The impact of R353Q genetic polymorphism in coagulation factor VII on the initial anticoagulant effect exerted by warfarin

• Published in: European journal of clinical pharmacology Vol. 75; no. 3; pp. 343 - 350
• Main Authors: Shaul, Chanan, Blotnick, Simcha, Deutsch, Liat, Rosenberg, Gilad, Caraco, Yoseph
• Format: Journal Article
• Language: English
• Published: Berlin/Heidelberg Springer Berlin Heidelberg 01.03.2019; Springer Nature B.V
• Subjects: Adult; Anticoagulants; Anticoagulants - administration & dosage; Anticoagulants - blood; Arginine - genetics; Biomedical and Life Sciences; Biomedicine; Blood Coagulation - genetics; Cholesterol; Coagulation; Coagulation factor VII; Coagulation factors; Cytochrome P-450 CYP2C9 - genetics; Drug Monitoring; Factor VII - analysis; Gene polymorphism; Genetic diversity; Genotype; Glutamine - genetics; Humans; International Normalized Ratio; Linear Models; Male; Multiple regression analysis; Multivariate Analysis; Pharmacogenetics; Pharmacology/Toxicology; Polymorphism; Polymorphism, Single Nucleotide; Vitamin K Epoxide Reductases - genetics; Warfarin; Warfarin - administration & dosage; Warfarin - blood; Young Adult; Coagulation factor VII; Warfarin; Genetic polymorphism; R353Q
• ISSN: 0031-6970; 1432-1041; 1432-1041
• DOI: 10.1007/s00228-018-2594-2

Background The initial rise in INR following warfarin is attributed to rapid decline in coagulation factor VII (F7). The R353Q polymorphism in F7 accounts for approximately 1/3 of the variability in F7 activity (FVIIc). Objective Evaluate the role of R353Q in the initial response to warfarin. Methods Twenty-eight healthy, males, carrying CYP2C9*1/*1 ( n  = 14), CYP2C9*1/*2 ( n  = 4) or CYP2C9*1/*3 ( n  = 10) genotypes, received single 20 mg warfarin.
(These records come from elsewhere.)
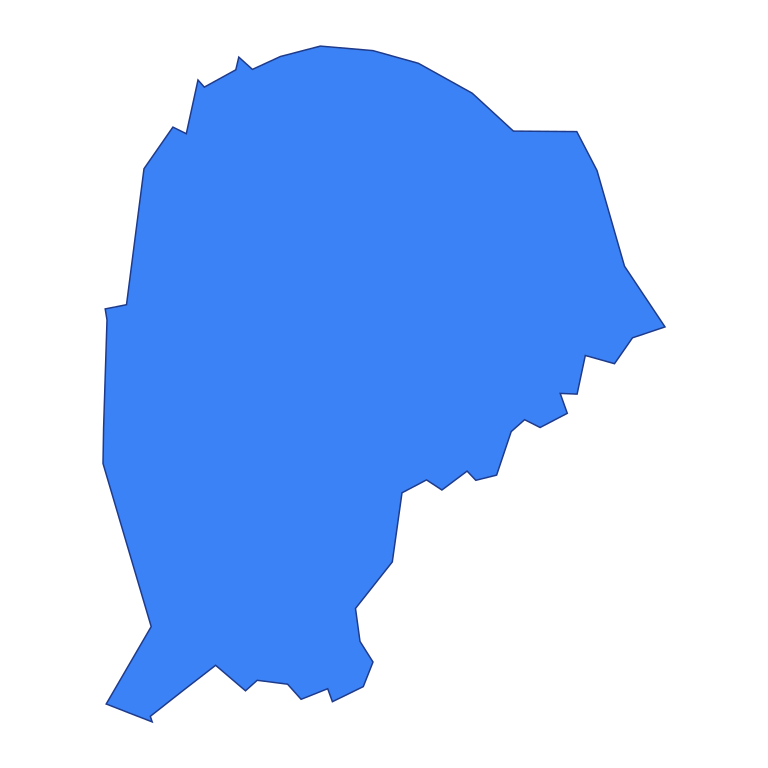 Fentress, Tennessee, United States of America
{"feature_id": "52423323B70969793356502", "entity_name": "Fentress", "entity_type": "district", "adm_level": 2, "iso_a3": "USA", "parent_name": "United States of America", "parent_adm1": "Tennessee", "projection": "mercator", "projection_center": [-84.916, 36.357], "detail": "fine", "context": "isolated", "style": "filled", "palette": "blue", "viewbox_px": 768, "rotation_deg": 0, "n_neighbors": 0, "source": "geoboundaries", "source_scale": "gbopen_adm2", "svg_char_len": 806}
<svg xmlns="http://www.w3.org/2000/svg" viewBox="0 0 768 768"><path d="M614.5,363.7L632.5,337.8L665.0,326.9L624.5,266.2L597.0,170.5L576.8,131.6L513.4,131.1L472.2,93.2L418.4,63.3L372.9,50.6L320.3,46.1L280.4,56.5L252.4,69.4L238.8,57.1L235.8,69.8L204.3,87.1L198.0,80.0L186.3,133.7L172.9,127.1L144.0,168.7L126.5,304.7L105.2,308.9L107.0,320.0L103.6,427.6L103.0,463.5L151.2,626.6L106.2,704.0L129.7,713.2L152.2,721.9L150.3,716.3L182.6,690.9L215.6,665.3L245.5,690.8L257.2,680.3L287.6,684.2L301.1,699.3L327.7,688.7L332.4,701.7L363.3,686.6L373.0,662.0L360.0,641.4L355.5,608.4L392.3,561.9L402.0,492.8L426.5,479.9L441.9,490.0L467.1,471.1L475.8,480.3L496.6,475.1L511.2,431.6L524.6,419.7L540.1,427.5L567.3,413.3L560.2,393.4L577.1,394.1L585.3,355.5L614.5,363.7Z" fill="#3b82f6" stroke="#1e3a8a" stroke-width="1.5"/></svg>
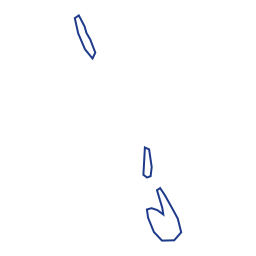 SVG path tracing the border of Ragged Island
{"feature_id": "BHS-5034", "entity_name": "Ragged Island", "entity_type": "District", "adm_level": 1, "iso_a3": "BHS", "parent_name": "The Bahamas", "parent_adm1": "", "projection": "albers", "projection_center": [-75.761, 22.282], "detail": "fine", "context": "isolated", "style": "outline", "palette": "blue", "viewbox_px": 256, "rotation_deg": 0, "n_neighbors": 0, "source": "natural_earth", "source_scale": "10m", "svg_char_len": 505}
<svg xmlns="http://www.w3.org/2000/svg" viewBox="0 0 256 256"><path d="M174.0,211.6L177.8,218.7L181.2,232.3L174.2,240.3L162.0,240.6L153.9,232.0L148.1,217.8L146.9,209.5L151.6,208.2L157.3,210.1L163.3,214.5L162.3,208.0L157.0,190.2L160.1,188.1L164.8,195.1L174.0,211.6ZM86.5,33.1L90.2,39.4L95.3,52.6L92.5,58.5L85.0,49.3L78.2,33.4L74.8,18.2L78.8,15.4L84.6,26.5L86.5,33.1ZM150.6,176.2L147.0,177.5L143.4,174.8L144.9,147.5L149.1,149.4L151.7,167.1L150.6,176.2Z" fill="none" stroke="#1e3a8a" stroke-width="2"/></svg>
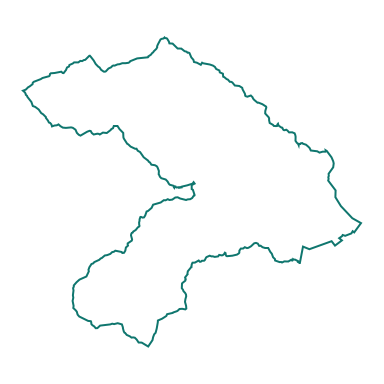 Vanatori-Neamt, Neamt, Romania
{"feature_id": "2599482B39139514259445", "entity_name": "Vanatori-Neamt", "entity_type": "district", "adm_level": 2, "iso_a3": "ROU", "parent_name": "Romania", "parent_adm1": "Neamt", "projection": "albers", "projection_center": [26.196, 47.223], "detail": "fine", "context": "isolated", "style": "outline", "palette": "teal", "viewbox_px": 384, "rotation_deg": 0, "n_neighbors": 0, "source": "geoboundaries", "source_scale": "gbopen_adm2", "svg_char_len": 5901}
<svg xmlns="http://www.w3.org/2000/svg" viewBox="0 0 384 384"><path d="M73.3,308.0L75.6,310.2L76.8,311.7L77.6,314.6L79.2,316.5L88.1,320.9L90.8,321.2L91.2,322.1L91.4,324.1L92.4,325.2L94.2,326.4L95.7,328.2L97.4,328.1L100.1,325.6L110.3,324.4L112.2,323.7L114.1,324.1L117.7,323.2L121.9,324.4L122.9,327.4L122.9,328.1L123.8,331.5L124.5,332.7L125.1,332.9L126.7,334.9L129.8,336.3L131.5,337.6L133.1,337.4L134.8,337.7L136.7,339.6L138.6,342.5L141.7,342.6L148.2,346.5L152.5,340.1L153.1,337.2L154.2,334.3L155.6,332.8L156.7,328.6L157.8,322.3L157.9,320.5L162.1,318.7L166.3,316.0L167.1,314.2L172.8,312.9L173.1,312.5L176.6,311.3L177.5,310.9L179.5,309.0L182.2,308.8L185.3,309.4L186.3,308.6L186.1,305.9L185.0,301.9L185.4,299.2L186.2,296.3L186.0,294.5L185.1,292.9L183.5,291.2L183.0,289.8L181.8,288.2L182.0,283.6L182.3,283.1L185.3,280.7L185.7,279.3L185.3,279.1L185.4,278.1L185.1,277.4L187.6,274.2L187.4,273.9L187.8,271.3L191.0,267.4L191.3,266.5L191.5,266.6L191.7,264.5L192.5,262.7L194.9,262.6L198.7,260.5L199.7,261.7L200.1,261.8L201.0,261.6L201.9,260.8L204.1,260.7L204.8,260.1L206.1,257.5L206.7,257.0L209.7,255.7L211.5,256.4L212.8,256.3L214.7,256.9L218.1,256.4L219.2,254.9L221.8,255.4L222.7,255.2L224.0,254.2L224.9,252.7L225.6,253.2L225.6,254.4L226.3,255.9L227.0,256.2L232.3,255.7L237.0,254.6L238.8,253.4L239.3,252.7L239.4,250.6L240.8,248.6L243.2,248.5L244.8,247.2L247.0,248.1L248.4,247.8L251.0,246.3L254.2,243.3L256.0,242.9L257.8,243.6L259.2,245.9L260.6,245.7L262.5,247.2L265.1,248.0L268.2,248.0L270.3,251.9L271.8,253.7L273.1,257.3L274.9,259.0L275.1,260.5L279.6,262.1L281.2,262.0L282.0,262.5L284.3,261.4L288.3,261.5L291.0,259.9L291.1,260.3L292.4,260.5L293.0,259.1L293.6,259.6L295.0,259.6L298.0,261.1L297.7,261.5L297.8,261.9L299.4,262.6L299.7,263.8L303.0,246.6L309.4,249.2L331.6,241.2L335.0,245.6L341.9,240.4L339.2,238.2L342.0,236.2L342.7,235.0L345.2,235.8L351.4,233.4L352.7,231.2L354.2,232.4L361.0,223.1L352.3,218.2L340.9,206.1L335.4,197.2L335.6,190.4L328.2,180.6L328.6,178.8L328.3,177.2L328.8,175.9L328.6,173.8L333.2,167.3L333.7,163.4L333.2,161.2L331.5,157.3L326.8,151.0L325.7,150.3L325.9,151.2L325.5,151.7L322.6,151.7L319.5,152.6L317.3,151.3L310.8,150.5L309.6,148.0L308.2,146.6L306.0,144.7L302.9,143.7L302.4,143.1L301.0,143.2L300.4,144.0L298.9,143.8L298.7,145.2L298.3,144.2L296.7,142.6L295.5,140.8L295.6,136.7L295.3,135.1L294.6,133.3L292.2,132.3L289.1,132.4L287.4,130.5L286.2,129.7L284.7,130.2L283.8,130.1L283.1,129.5L282.3,127.7L281.5,127.6L279.0,125.9L278.4,125.2L278.0,123.8L277.4,124.5L277.0,126.0L275.9,126.1L273.8,125.9L272.9,124.8L269.7,123.0L269.1,120.2L269.1,118.3L268.6,117.2L265.2,113.5L265.3,110.9L266.3,107.6L266.1,106.6L262.4,104.2L258.4,102.6L257.5,102.7L254.1,99.8L253.1,98.6L252.5,97.2L250.8,95.5L247.4,96.7L245.5,96.1L245.1,95.2L245.1,94.3L244.7,93.3L242.6,89.4L242.2,87.8L239.3,86.0L234.8,85.5L232.3,82.4L231.0,81.8L229.8,81.8L227.9,79.6L226.6,79.1L224.4,77.2L223.2,76.7L222.9,73.7L219.8,72.4L219.4,70.5L216.2,69.0L214.9,66.9L213.0,65.6L209.8,64.5L203.2,63.3L202.1,62.7L200.8,64.8L196.9,62.7L194.0,62.0L193.4,59.8L191.3,57.4L189.5,53.1L188.6,52.6L187.5,52.7L186.6,51.7L184.6,51.2L181.3,48.6L177.6,48.5L172.6,43.6L169.4,43.4L168.9,41.6L167.1,38.6L166.4,38.2L164.9,38.1L164.5,37.5L163.5,38.5L161.5,38.9L160.5,39.5L157.8,44.6L157.1,46.3L157.2,47.3L156.3,48.9L153.8,51.3L153.2,52.3L152.1,53.1L150.9,54.7L148.3,56.4L148.3,56.9L147.9,57.3L137.2,58.4L130.2,61.2L129.5,62.2L128.4,62.8L125.5,63.2L122.3,63.2L119.5,64.2L117.5,64.4L114.7,65.6L113.3,65.5L112.3,66.0L111.1,67.3L108.5,68.5L105.9,71.3L104.9,71.7L103.7,71.6L101.1,69.8L99.6,67.5L98.2,66.6L95.7,64.0L93.7,60.5L90.8,56.8L89.8,55.7L89.3,55.8L85.3,59.8L83.8,60.1L82.1,61.1L80.3,60.9L78.3,62.4L74.1,62.4L72.8,63.5L69.4,65.0L69.0,66.5L67.0,67.5L66.0,70.0L63.6,73.1L62.7,73.0L61.3,71.7L54.6,73.0L50.8,73.3L50.0,74.0L49.7,75.6L49.1,76.2L42.5,78.0L40.8,79.1L33.8,81.8L32.8,82.7L32.5,84.3L32.0,84.6L29.4,86.6L28.3,87.1L25.8,89.6L23.0,90.7L24.9,92.4L25.6,93.7L25.8,94.8L27.0,95.8L27.4,96.9L31.4,102.0L32.8,106.0L35.2,106.9L38.7,109.5L41.2,113.1L43.1,114.3L45.9,117.1L45.9,117.9L47.9,120.5L48.9,122.5L50.1,122.9L51.4,124.4L52.0,126.4L54.6,125.5L56.8,125.3L58.5,124.4L60.5,126.2L62.8,127.6L65.9,127.9L71.1,127.4L72.8,127.8L75.5,129.7L76.9,132.9L78.8,134.8L80.5,135.6L87.2,131.7L89.6,130.8L90.7,131.0L91.8,133.0L93.7,134.5L97.3,133.7L98.9,133.9L99.8,134.5L102.9,132.6L106.8,133.0L110.7,130.0L111.2,129.2L113.0,128.2L113.8,126.0L117.5,126.0L119.5,129.1L123.2,132.9L123.4,137.3L123.8,138.5L127.2,143.8L128.2,144.3L130.6,146.6L135.2,148.8L136.5,148.7L137.7,150.7L140.1,152.1L143.7,157.3L148.2,160.7L148.7,161.7L150.0,162.5L151.4,164.7L154.9,165.2L156.7,166.2L157.5,167.3L158.9,171.0L158.7,174.3L159.3,175.2L159.9,176.7L161.3,178.2L165.7,179.5L167.6,181.5L168.8,183.7L169.7,184.7L173.6,185.8L173.9,186.2L173.8,187.1L174.3,187.8L174.8,186.4L175.5,186.5L175.6,186.9L176.5,187.5L179.0,187.2L179.1,187.8L181.5,187.4L181.3,186.8L181.9,186.6L187.4,185.3L192.6,183.6L193.6,182.2L194.6,183.6L191.7,185.1L191.7,189.1L192.9,189.8L194.6,195.1L194.4,195.5L193.9,195.4L192.2,198.0L190.2,199.2L187.6,199.4L186.1,200.0L180.1,198.5L177.7,197.3L175.3,197.5L172.3,199.6L169.4,200.0L167.8,199.2L165.6,200.3L163.8,200.2L160.7,202.5L153.1,204.7L151.6,207.9L148.1,210.9L146.6,211.5L145.2,215.5L144.0,217.4L142.6,217.6L140.9,216.9L140.4,217.0L139.6,219.2L139.5,221.0L139.1,222.4L139.2,224.8L139.5,225.9L139.2,226.5L137.9,227.3L135.7,230.0L133.2,231.6L132.7,232.6L131.8,232.9L131.2,234.1L131.0,235.4L132.1,239.4L131.8,240.6L127.7,243.4L127.6,244.2L128.0,245.6L125.9,247.5L125.3,250.7L124.0,252.8L122.5,253.0L122.0,252.7L121.7,252.0L115.3,250.7L113.8,251.8L112.2,252.1L110.3,253.9L107.2,255.1L104.8,255.5L101.7,258.1L100.6,258.5L99.3,259.8L94.3,262.1L93.2,263.4L91.5,264.0L89.4,267.2L88.5,269.7L88.8,271.4L86.4,276.5L79.5,279.6L76.6,282.2L73.8,285.4L73.8,286.7L73.1,288.1L73.5,290.5L72.9,295.3L73.3,297.7L72.6,300.9L73.6,305.9L73.3,308.0Z" fill="none" stroke="#0f766e" stroke-width="2"/></svg>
S&R- warfarin concentrations, INR, and FVIIc were monitored periodically for 7 days. Results Baseline and maximal INR were 5.6% and 33.5% higher among carriers of the RQ ( n  = 12) as compared with those carrying the RR ( n  = 16) genotype ( p  = 0.032, p  = 0.003, respectively). Baseline and nadir FVIIc were 21.6% and 42.0% lower among subjects carrying the RQ as compared with carriers of the RR genotype ( p  = 0.001, p  = 0.007 respectively). In multiple regression analysis, R353Q predicted 36.6% of the variability in peak INR whereas 20.2%, 9.9%, and 5.9% were attributed to VKORC1 genetic polymorphism, cholesterol concentration, and S Warfarin concentration after 24 h, respectively. Conclusions R353Q genetic polymorphism plays a key role in determining the initial response to warfarin. The incorporation of this genetic variant into warfarin loading algorithm should be further investigated.